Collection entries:
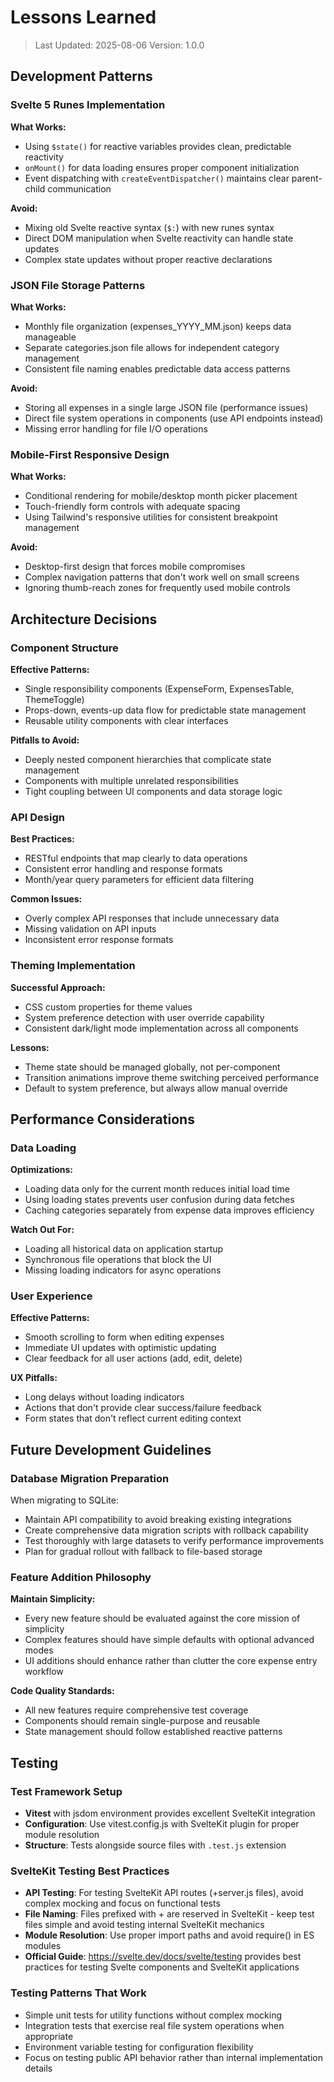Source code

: # Lessons Learned

> Last Updated: 2025-08-06
> Version: 1.0.0

## Development Patterns

### Svelte 5 Runes Implementation

**What Works:**
- Using `$state()` for reactive variables provides clean, predictable reactivity
- `onMount()` for data loading ensures proper component initialization
- Event dispatching with `createEventDispatcher()` maintains clear parent-child communication

**Avoid:**
- Mixing old Svelte reactive syntax (`$:`) with new runes syntax
- Direct DOM manipulation when Svelte reactivity can handle state updates
- Complex state updates without proper reactive declarations

### JSON File Storage Patterns

**What Works:**
- Monthly file organization (expenses_YYYY_MM.json) keeps data manageable
- Separate categories.json file allows for independent category management
- Consistent file naming enables predictable data access patterns

**Avoid:**
- Storing all expenses in a single large JSON file (performance issues)
- Direct file system operations in components (use API endpoints instead)
- Missing error handling for file I/O operations

### Mobile-First Responsive Design

**What Works:**
- Conditional rendering for mobile/desktop month picker placement
- Touch-friendly form controls with adequate spacing
- Using Tailwind's responsive utilities for consistent breakpoint management

**Avoid:**
- Desktop-first design that forces mobile compromises
- Complex navigation patterns that don't work well on small screens
- Ignoring thumb-reach zones for frequently used mobile controls

## Architecture Decisions

### Component Structure

**Effective Patterns:**
- Single responsibility components (ExpenseForm, ExpensesTable, ThemeToggle)
- Props-down, events-up data flow for predictable state management
- Reusable utility components with clear interfaces

**Pitfalls to Avoid:**
- Deeply nested component hierarchies that complicate state management
- Components with multiple unrelated responsibilities
- Tight coupling between UI components and data storage logic

### API Design

**Best Practices:**
- RESTful endpoints that map clearly to data operations
- Consistent error handling and response formats
- Month/year query parameters for efficient data filtering

**Common Issues:**
- Overly complex API responses that include unnecessary data
- Missing validation on API inputs
- Inconsistent error response formats

### Theming Implementation

**Successful Approach:**
- CSS custom properties for theme values
- System preference detection with user override capability
- Consistent dark/light mode implementation across all components

**Lessons:**
- Theme state should be managed globally, not per-component
- Transition animations improve theme switching perceived performance
- Default to system preference, but always allow manual override

## Performance Considerations

### Data Loading

**Optimizations:**
- Loading data only for the current month reduces initial load time
- Using loading states prevents user confusion during data fetches
- Caching categories separately from expense data improves efficiency

**Watch Out For:**
- Loading all historical data on application startup
- Synchronous file operations that block the UI
- Missing loading indicators for async operations

### User Experience

**Effective Patterns:**
- Smooth scrolling to form when editing expenses
- Immediate UI updates with optimistic updating
- Clear feedback for all user actions (add, edit, delete)

**UX Pitfalls:**
- Long delays without loading indicators
- Actions that don't provide clear success/failure feedback
- Form states that don't reflect current editing context

## Future Development Guidelines

### Database Migration Preparation

When migrating to SQLite:
- Maintain API compatibility to avoid breaking existing integrations
- Create comprehensive data migration scripts with rollback capability
- Test thoroughly with large datasets to verify performance improvements
- Plan for gradual rollout with fallback to file-based storage

### Feature Addition Philosophy

**Maintain Simplicity:**
- Every new feature should be evaluated against the core mission of simplicity
- Complex features should have simple defaults with optional advanced modes
- UI additions should enhance rather than clutter the core expense entry workflow

**Code Quality Standards:**
- All new features require comprehensive test coverage
- Components should remain single-purpose and reusable
- State management should follow established reactive patterns

## Testing

### Test Framework Setup
- **Vitest** with jsdom environment provides excellent SvelteKit integration
- **Configuration**: Use vitest.config.js with SvelteKit plugin for proper module resolution
- **Structure**: Tests alongside source files with `.test.js` extension

### SvelteKit Testing Best Practices
- **API Testing**: For testing SvelteKit API routes (+server.js files), avoid complex mocking and focus on functional tests
- **File Naming**: Files prefixed with + are reserved in SvelteKit - keep test files simple and avoid testing internal SvelteKit mechanics
- **Module Resolution**: Use proper import paths and avoid require() in ES modules
- **Official Guide**: https://svelte.dev/docs/svelte/testing provides best practices for testing Svelte components and SvelteKit applications

### Testing Patterns That Work
- Simple unit tests for utility functions without complex mocking
- Integration tests that exercise real file system operations when appropriate
- Environment variable testing for configuration flexibility
- Focus on testing public API behavior rather than internal implementation details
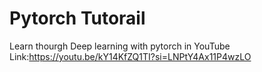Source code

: # Pytorch Tutorail
Learn thourgh Deep learning with pytorch in YouTube
Link:https://youtu.be/kY14KfZQ1TI?si=LNPtY4Ax11P4wzLO
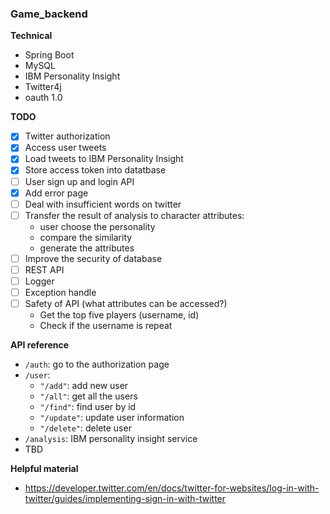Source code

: ### Game_backend

**Technical**
- Spring Boot
- MySQL
- IBM Personality Insight
- Twitter4j
- oauth 1.0

**TODO**
- [x] Twitter authorization
- [x] Access user tweets
- [x] Load tweets to IBM Personality Insight
- [x] Store access token into datatbase
- [ ] User sign up and login API
- [x] Add error page
- [ ] Deal with insufficient words on twitter
- [ ] Transfer the result of analysis to character attributes:
	- user choose the personality
	- compare the similarity
	- generate the attributes
- [ ] Improve the security of database
- [ ] REST API
- [ ] Logger
- [ ] Exception handle
- [ ] Safety of API (what attributes can be accessed?)
	- Get the top five players (username, id)
	- Check if the username is repeat

**API reference**
- `/auth`: go to the authorization page
- `/user`:
	- `"/add"`: add new user
	- `"/all"`: get all the users
	- `"/find"`: find user by id
	- `"/update"`: update user information
	- `"/delete"`: delete user
- `/analysis`: IBM personality insight service
- TBD

**Helpful material**
- https://developer.twitter.com/en/docs/twitter-for-websites/log-in-with-twitter/guides/implementing-sign-in-with-twitter
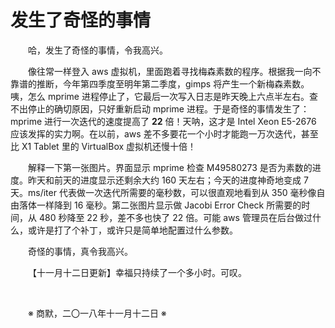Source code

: # 发生了奇怪的事情

&emsp;&emsp;哈，发生了奇怪的事情，令我高兴。

&emsp;&emsp;像往常一样登入 aws 虚拟机，里面跑着寻找梅森素数的程序。根据我一向不靠谱的推断，今年第四季度至明年第二季度，gimps 将产生一个新梅森素数。咦，怎么 mprime 进程停止了，它最后一次写入日志是昨天晚上六点半左右。查不出停止的确切原因，只好重新启动 mprime 进程。于是奇怪的事情发生了：mprime 进行一次迭代的速度提高了 **22** 倍！天呐，这才是 Intel Xeon E5-2676 应该发挥的实力啊。在以前，aws 差不多要花一个小时才能跑一万次迭代，甚至比 X1 Tablet 里的 VirtualBox 虚拟机还慢十倍！

&emsp;&emsp;解释一下第一张图片。界面显示 mprime 检查 M49580273 是否为素数的进度。昨天和前天的进度显示还剩余大约 160 天左右；今天的进度神奇地变成 7 天。ms/iter 代表做一次迭代所需要的毫秒数，可以很直观地看到从 350 毫秒像自由落体一样降到 16 毫秒。第二张图片显示做 Jacobi Error Check 所需要的时间，从 480 秒降至 22 秒，差不多也快了 22 倍。可能 aws 管理员在后台做过什么，或许是打了个补丁，或许只是简单地配置过什么参数。

&emsp;&emsp;奇怪的事情，真令我高兴。

&emsp;&emsp;【十一月十二日更新】幸福只持续了一个多小时。可叹。

&emsp;&emsp;

&emsp;&emsp;※ 商默，二〇一八年十一月十二日 ※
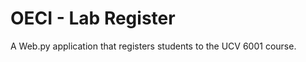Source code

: OECI - Lab Register
===================

A Web.py application that registers students to the UCV 6001 course.

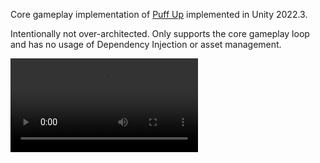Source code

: Core gameplay implementation of [Puff Up](https://apps.apple.com/us/app/puff-up/id1615768339)
implemented in Unity 2022.3.

Intentionally not over-architected. Only supports the core gameplay loop and has no usage of Dependency Injection or asset management.

![Gameplay Video](Gameplay.mp4)
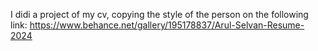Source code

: I didi a project of my cv, copying the style of the person on the following link: 
https://www.behance.net/gallery/195178837/Arul-Selvan-Resume-2024
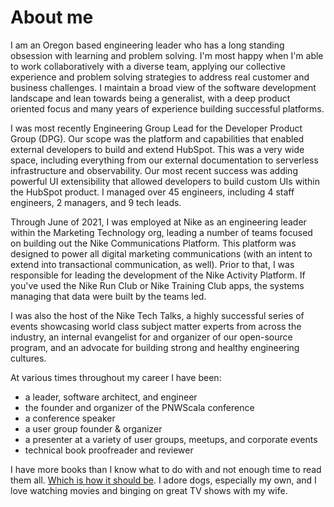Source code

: # About me

I am an Oregon based engineering leader who has a long standing obsession with learning and problem solving. I'm most happy when I'm able to work collaboratively with a diverse team, applying our collective experience and problem solving strategies to address real customer and business challenges. I maintain a broad view of the software development landscape and lean towards being a generalist, with a deep product oriented focus and many years of experience building successful platforms.

I was most recently Engineering Group Lead for the Developer Product Group (DPG). Our scope was the platform and capabilities that enabled external developers to build and extend HubSpot. This was a very wide space, including everything from our external documentation to serverless infrastructure and observability. Our most recent success was adding powerful UI extensibility that allowed developers to build custom UIs within the HubSpot product. I managed over 45 engineers, including 4 staff engineers, 2 managers, and 9 tech leads.

Through June of 2021, I was employed at Nike as an engineering leader within the Marketing Technology org, leading a number of teams focused on building out the Nike Communications Platform. This platform was designed to power all digital marketing communications (with an intent to extend into transactional communication, as well). Prior to that, I was responsible for leading the development of the Nike Activity Platform. If you've used the Nike Run Club or Nike Training Club apps, the systems managing that data were built by the teams led.

I was also the host of the Nike Tech Talks, a highly successful series of events showcasing world class subject matter experts from across the industry, an internal evangelist for and organizer of our open-source program, and an advocate for building strong and healthy engineering cultures.

At various times throughout my career I have been:
 * a leader, software architect, and engineer
 * the founder and organizer of the PNWScala conference
 * a conference speaker
 * a user group founder & organizer
 * a presenter at a variety of user groups, meetups, and corporate events
 * technical book proofreader and reviewer

I have more books than I know what to do with and not enough time to read them all. [Which is how it should be](https://www.themarginalian.org/2015/03/24/umberto-eco-antilibrary/). I adore dogs, especially my own, and I love watching movies and binging on great TV shows with my wife.
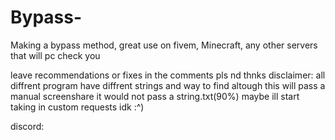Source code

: # Bypass-
Making a bypass method, great use on fivem, Minecraft, any other servers that will pc check you 




leave recommendations or fixes in the comments pls nd thnks
disclaimer: all diffrent program have diffrent strings and way to find altough this will pass a manual screenshare it would not pass a string.txt(90%) 
maybe ill start taking in custom requests idk :^)

discord: 
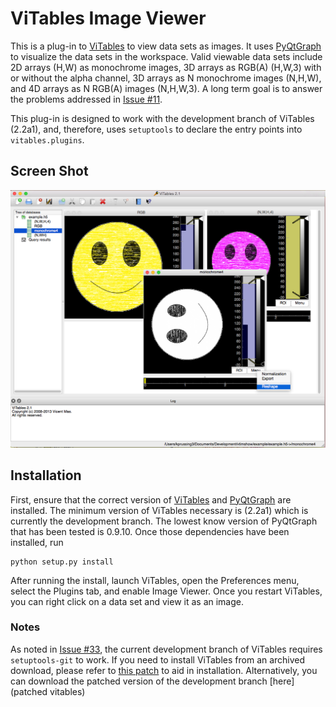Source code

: ViTables Image Viewer
=====================

This is a plug-in to [ViTables] to view data sets as images.  It uses
[PyQtGraph] to visualize the data sets in the workspace.  Valid viewable
data sets include 2D arrays (H,W) as monochrome images, 3D arrays as
RGB(A) (H,W,3) with or without the alpha channel, 3D arrays as N
monochrome images (N,H,W), and 4D arrays as N RGB(A) images (N,H,W,3).
A long term goal is to answer the problems addressed in [Issue #11].

This plug-in is designed to work with the development branch of ViTables
(2.2a1), and, therefore, uses `setuptools` to declare the entry points
into `vitables.plugins`.

Screen Shot
-----------

![Viewing example/example.h5](example/screen_shot_20150521T140720.png)


Installation
------------

First, ensure that the correct version of [ViTables] and [PyQtGraph] are
installed.  The minimum version of ViTables necessary is (2.2a1) which
is currently the development branch.  The lowest know version of
PyQtGraph that has been tested is 0.9.10.  Once those dependencies have
been installed, run

    python setup.py install

After running the install, launch ViTables, open the Preferences menu,
select the Plugins tab, and enable Image Viewer.  Once you restart
ViTables, you can right click on a data set and view it as an image.

### Notes ###

As noted in [Issue #33], the current development branch of ViTables
requires `setuptools-git` to work.  If you need to install ViTables from
an archived download, please refer to [this patch] to aid in
installation.  Alternatively, you can download the patched version of
the development branch [here](patched vitables)

[ViTables]: http://vitables.org
[PyQtGraph]: http://www.pyqtgraph.org
[Issue #11]: https://github.com/uvemas/ViTables/issues/11
[Issue #33]: https://github.com/uvemas/ViTables/issues/33
[this patch]: https://github.com/kprussing/ViTables/commit/9ca932dc862704b30b7f49c997a35385cf59235c
[patched vitables]: https://github.com/kprussing/ViTables/tree/install_fix

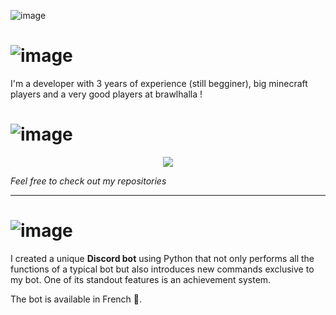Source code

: ![image](https://user-images.githubusercontent.com/89902968/230765208-cfae69f1-59ce-4070-9902-1835fe5a7562.png)

# ![image](https://user-images.githubusercontent.com/89902968/230766037-911bc3dd-338d-47f3-9d9f-b843bea5c291.png)
I'm a developer with 3 years of experience (still begginer), big minecraft players and a very good players at brawlhalla ! 

# ![image](https://user-images.githubusercontent.com/89902968/230766020-c075b2d9-251e-487d-9a9a-9a33dbfef5b5.png)


<p align="center">
  <a href="https://skillicons.dev">
    <img src="https://skillicons.dev/icons?i=bash,cloudflare,css,discord,bots,go,haxe,haxeflixel,html,js,linux,md,nodejs,ps,py" />
  </a>
</p>

_Feel free to check out my repositories_


** **

# ![image](https://user-images.githubusercontent.com/89902968/230766130-6e3d1af5-3178-474b-a789-16296288102a.png)

I created a unique **Discord bot** using Python that not only performs all the functions of a typical bot but also introduces new commands exclusive to my bot. One of its standout features is an achievement system. 

The bot is available in French 🥖.
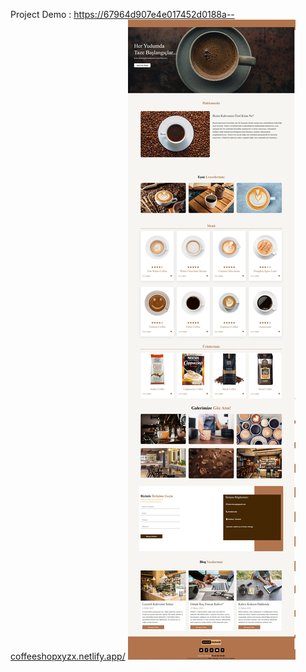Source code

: Project Demo : https://67964d907e4e017452d0188a--coffeeshopxyzx.netlify.app/
![Project Screenshot](./images/coffeeshop.jpg)

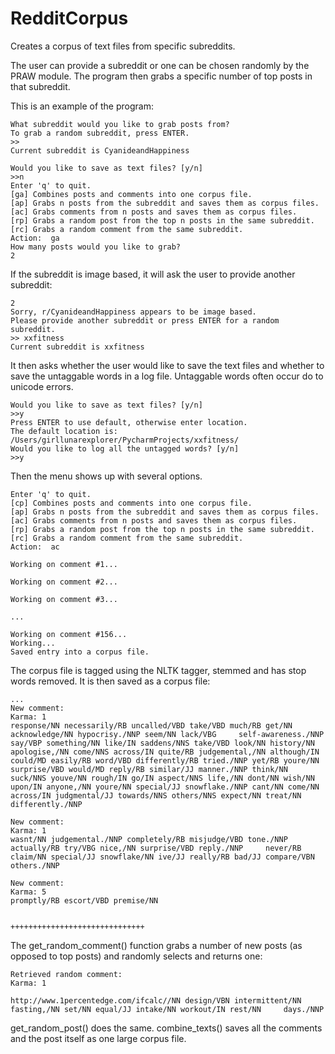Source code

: # RedditCorpus
Creates a corpus of text files from specific subreddits.

The user can provide a subreddit or one can be chosen randomly by the PRAW module.  The program then grabs a specific number of top posts in that subreddit.

This is an example of the program:

    What subreddit would you like to grab posts from?
    To grab a random subreddit, press ENTER.
    >> 
    Current subreddit is CyanideandHappiness

    Would you like to save as text files? [y/n]
    >>n
    Enter 'q' to quit.
    [ga] Combines posts and comments into one corpus file.
    [ap] Grabs n posts from the subreddit and saves them as corpus files.
    [ac] Grabs comments from n posts and saves them as corpus files.
    [rp] Grabs a random post from the top n posts in the same subreddit.
    [rc] Grabs a random comment from the same subreddit.
    Action:  ga
    How many posts would you like to grab?
    2

If the subreddit is image based, it will ask the user to provide another subreddit:
  
    2
    Sorry, r/CyanideandHappiness appears to be image based.
    Please provide another subreddit or press ENTER for a random subreddit.
    >> xxfitness
    Current subreddit is xxfitness

It then asks whether the user would like to save the text files and whether to save the untaggable words in a log file.   Untaggable words often occur do to unicode errors.

    Would you like to save as text files? [y/n]
    >>y
    Press ENTER to use default, otherwise enter location.
    The default location is: /Users/girllunarexplorer/PycharmProjects/xxfitness/
    Would you like to log all the untagged words? [y/n]
    >>y
    
Then the menu shows up with several options.
    
    Enter 'q' to quit.
    [cp] Combines posts and comments into one corpus file.
    [ap] Grabs n posts from the subreddit and saves them as corpus files.
    [ac] Grabs comments from n posts and saves them as corpus files.
    [rp] Grabs a random post from the top n posts in the same subreddit.
    [rc] Grabs a random comment from the same subreddit.
    Action:  ac
    
    Working on comment #1...

    Working on comment #2...

    Working on comment #3...
    
    ...
    
    Working on comment #156...
    Working...
    Saved entry into a corpus file.
    
The corpus file is tagged using the NLTK tagger, stemmed and has stop words removed.  It is then saved as a corpus file:

    ...
    New comment:
    Karma: 1
    response/NN necessarily/RB uncalled/VBD take/VBD much/RB get/NN acknowledge/NN hypocrisy./NNP seem/NN lack/VBG     self-awareness./NNP say/VBP something/NN like/IN saddens/NNS take/VBD look/NN history/NN apologise,/NN come/NNS across/IN quite/RB judgemental,/NN although/IN could/MD easily/RB word/VBD differently/RB tried./NNP yet/RB youre/NN surprise/VBD would/MD reply/RB similar/JJ manner./NNP think/NN suck/NNS youve/NN rough/IN go/IN aspect/NNS life,/NN dont/NN wish/NN upon/IN anyone,/NN youre/NN special/JJ snowflake./NNP cant/NN come/NN across/IN judgmental/JJ towards/NNS others/NNS expect/NN treat/NN differently./NNP
    
    New comment:
    Karma: 1
    wasnt/NN judgemental./NNP completely/RB misjudge/VBD tone./NNP actually/RB try/VBG nice,/NN surprise/VBD reply./NNP     never/RB claim/NN special/JJ snowflake/NN ive/JJ really/RB bad/JJ compare/VBN others./NNP

    New comment:
    Karma: 5
    promptly/RB escort/VBD premise/NN


    ++++++++++++++++++++++++++++++


The get_random_comment() function grabs a number of new posts (as opposed to top posts) and randomly selects and returns one:

    Retrieved random comment:
    Karma: 1 

    http://www.1percentedge.com/ifcalc//NN design/VBN intermittent/NN fasting,/NN set/NN equal/JJ intake/NN workout/IN rest/NN     days./NNP

get_random_post() does the same.  combine_texts() saves all the comments and the post itself as one large corpus file.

DIRECTIONS FOR THIS TASK
Render the stretch from the line containing "### Database Migration Preparation" through the line containing "- **Structure**: Tests", both included, as a JSON list of strings with one string per line and blank lines omitted.

ANSWER FOR THE TASK
[
  "### Database Migration Preparation",
  "When migrating to SQLite:",
  "- Maintain API compatibility to avoid breaking existing integrations",
  "- Create comprehensive data migration scripts with rollback capability",
  "- Test thoroughly with large datasets to verify performance improvements",
  "- Plan for gradual rollout with fallback to file-based storage",
  "### Feature Addition Philosophy",
  "**Maintain Simplicity:**",
  "- Every new feature should be evaluated against the core mission of simplicity",
  "- Complex features should have simple defaults with optional advanced modes",
  "- UI additions should enhance rather than clutter the core expense entry workflow",
  "**Code Quality Standards:**",
  "- All new features require comprehensive test coverage",
  "- Components should remain single-purpose and reusable",
  "- State management should follow established reactive patterns",
  "## Testing",
  "### Test Framework Setup",
  "- **Vitest** with jsdom environment provides excellent SvelteKit integration",
  "- **Configuration**: Use vitest.config.js with SvelteKit plugin for proper module resolution",
  "- **Structure**: Tests alongside source files with `.test.js` extension"
]